Principle 2: divide-and-conquer
This idea is indeed the "best practice" to solve many problems ". If we look at the number of classic algorithms in the algorithm book that have applied this idea, we will be amazed to find that we still have a very low understanding of it. The core of this idea, or the key to success, is that it can divide a slightly larger problem into one or more smaller problems, at the same time, problems with a smaller scale are easier to solve than problems with a larger scale. Only in this way can "divide-and-conquer" reveal its magic. In this algorithm, the word in the reverse string is finally divided into two discontinuous memory blocks.

History
12/16/2006 V1.0
First version of the original article
12/17/2006 V1.1
The Postscript section is added to briefly summarize the two algorithm design principles used in this article.

References
1. Programming Pearl, Second Edition
"The power of primitive" is an algorithm analysis principle summarized in chapter 2 of the book.
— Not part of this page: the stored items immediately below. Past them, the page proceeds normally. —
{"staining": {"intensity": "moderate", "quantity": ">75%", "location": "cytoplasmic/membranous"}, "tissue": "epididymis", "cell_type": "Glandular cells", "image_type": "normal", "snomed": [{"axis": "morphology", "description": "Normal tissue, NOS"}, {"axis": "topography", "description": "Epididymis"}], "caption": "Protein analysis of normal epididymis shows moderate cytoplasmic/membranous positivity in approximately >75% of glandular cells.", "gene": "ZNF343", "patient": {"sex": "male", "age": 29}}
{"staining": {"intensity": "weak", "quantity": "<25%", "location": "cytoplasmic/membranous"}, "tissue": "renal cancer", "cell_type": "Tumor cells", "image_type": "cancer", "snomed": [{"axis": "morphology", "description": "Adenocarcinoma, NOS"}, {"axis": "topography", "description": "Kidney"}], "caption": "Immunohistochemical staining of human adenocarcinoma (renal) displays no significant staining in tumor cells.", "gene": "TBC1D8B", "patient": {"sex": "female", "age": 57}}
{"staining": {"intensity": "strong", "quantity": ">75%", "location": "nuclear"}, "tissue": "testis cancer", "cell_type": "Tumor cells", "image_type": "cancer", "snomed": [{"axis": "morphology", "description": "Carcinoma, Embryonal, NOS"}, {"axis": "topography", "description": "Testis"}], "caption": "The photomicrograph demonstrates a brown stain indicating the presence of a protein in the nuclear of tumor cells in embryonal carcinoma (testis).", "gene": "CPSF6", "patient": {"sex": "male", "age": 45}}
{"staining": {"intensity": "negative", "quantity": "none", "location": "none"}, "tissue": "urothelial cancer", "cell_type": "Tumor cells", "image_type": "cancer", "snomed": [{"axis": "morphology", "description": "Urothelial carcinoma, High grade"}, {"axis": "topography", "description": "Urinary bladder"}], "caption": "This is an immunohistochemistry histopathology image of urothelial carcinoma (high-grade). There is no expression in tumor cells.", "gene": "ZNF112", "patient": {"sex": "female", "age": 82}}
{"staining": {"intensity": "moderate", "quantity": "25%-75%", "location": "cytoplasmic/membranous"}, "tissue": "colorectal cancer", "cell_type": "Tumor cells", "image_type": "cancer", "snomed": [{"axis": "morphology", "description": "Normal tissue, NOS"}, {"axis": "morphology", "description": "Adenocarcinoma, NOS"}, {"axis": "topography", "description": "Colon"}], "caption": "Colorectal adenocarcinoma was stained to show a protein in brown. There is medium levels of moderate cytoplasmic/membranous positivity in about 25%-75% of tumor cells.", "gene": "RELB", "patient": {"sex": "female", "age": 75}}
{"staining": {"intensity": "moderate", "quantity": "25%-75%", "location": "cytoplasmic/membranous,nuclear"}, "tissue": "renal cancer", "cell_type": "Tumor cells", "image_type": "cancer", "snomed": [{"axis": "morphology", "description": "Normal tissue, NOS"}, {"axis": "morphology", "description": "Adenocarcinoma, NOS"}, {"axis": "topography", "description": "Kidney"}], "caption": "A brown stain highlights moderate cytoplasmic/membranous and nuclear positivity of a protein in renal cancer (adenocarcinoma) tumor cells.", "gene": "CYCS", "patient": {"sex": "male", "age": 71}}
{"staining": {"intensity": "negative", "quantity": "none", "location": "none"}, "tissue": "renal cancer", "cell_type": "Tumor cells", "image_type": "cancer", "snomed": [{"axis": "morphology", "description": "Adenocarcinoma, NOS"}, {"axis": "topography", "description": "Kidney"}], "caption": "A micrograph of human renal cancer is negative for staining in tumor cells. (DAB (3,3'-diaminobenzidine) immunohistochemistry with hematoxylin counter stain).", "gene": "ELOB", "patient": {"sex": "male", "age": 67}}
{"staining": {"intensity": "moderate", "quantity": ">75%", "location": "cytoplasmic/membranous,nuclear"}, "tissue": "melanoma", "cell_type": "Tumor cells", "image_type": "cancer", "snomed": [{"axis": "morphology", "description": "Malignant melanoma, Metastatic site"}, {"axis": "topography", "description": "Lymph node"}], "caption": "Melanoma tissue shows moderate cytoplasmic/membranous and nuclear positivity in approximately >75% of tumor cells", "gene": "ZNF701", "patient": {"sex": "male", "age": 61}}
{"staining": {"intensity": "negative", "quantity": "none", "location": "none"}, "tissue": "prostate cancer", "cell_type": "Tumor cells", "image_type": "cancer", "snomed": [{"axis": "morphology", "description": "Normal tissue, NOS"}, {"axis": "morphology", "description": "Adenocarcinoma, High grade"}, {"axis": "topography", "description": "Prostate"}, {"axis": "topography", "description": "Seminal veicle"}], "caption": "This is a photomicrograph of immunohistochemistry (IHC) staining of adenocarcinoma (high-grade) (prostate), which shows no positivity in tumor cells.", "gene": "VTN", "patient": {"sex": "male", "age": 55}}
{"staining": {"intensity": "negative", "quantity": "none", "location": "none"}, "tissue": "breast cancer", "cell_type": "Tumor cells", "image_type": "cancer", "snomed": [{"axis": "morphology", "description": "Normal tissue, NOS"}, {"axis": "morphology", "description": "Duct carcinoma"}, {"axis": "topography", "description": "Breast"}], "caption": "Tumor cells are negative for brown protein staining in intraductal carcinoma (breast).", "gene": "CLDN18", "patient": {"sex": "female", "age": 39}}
Once again, this book is strongly published.
2. Foundations of algorithms using C ++ pseudo code, Third Edition
The second chapter of this book provides an in-depth analysis of "divide-and-conquer". After reading it, you will surely have a deeper understanding and understanding of it, this in-depth understanding and understanding helps us solve many problems.

Contact Us

The content source of this page is from Internet, which doesn't represent Alibaba Cloud's opinion; products and services mentioned on that page don't have any relationship with Alibaba Cloud. If the content of the page makes you feel confusing, please write us an email, we will handle the problem within 5 days after receiving your email.

If you find any instances of plagiarism from the community, please send an email to: info-contact@alibabacloud.com and provide relevant evidence. A staff member will contact you within 5 working days.

A Free Trial That Lets You Build Big!

Start building with 50+ products and up to 12 months usage for Elastic Compute Service

  • Sales Support

    1 on 1 presale consultation

  • After-Sales Support

    24/7 Technical Support 6 Free Tickets per Quarter Faster Response

  • Alibaba Cloud offers highly flexible support services tailored to meet your exact needs.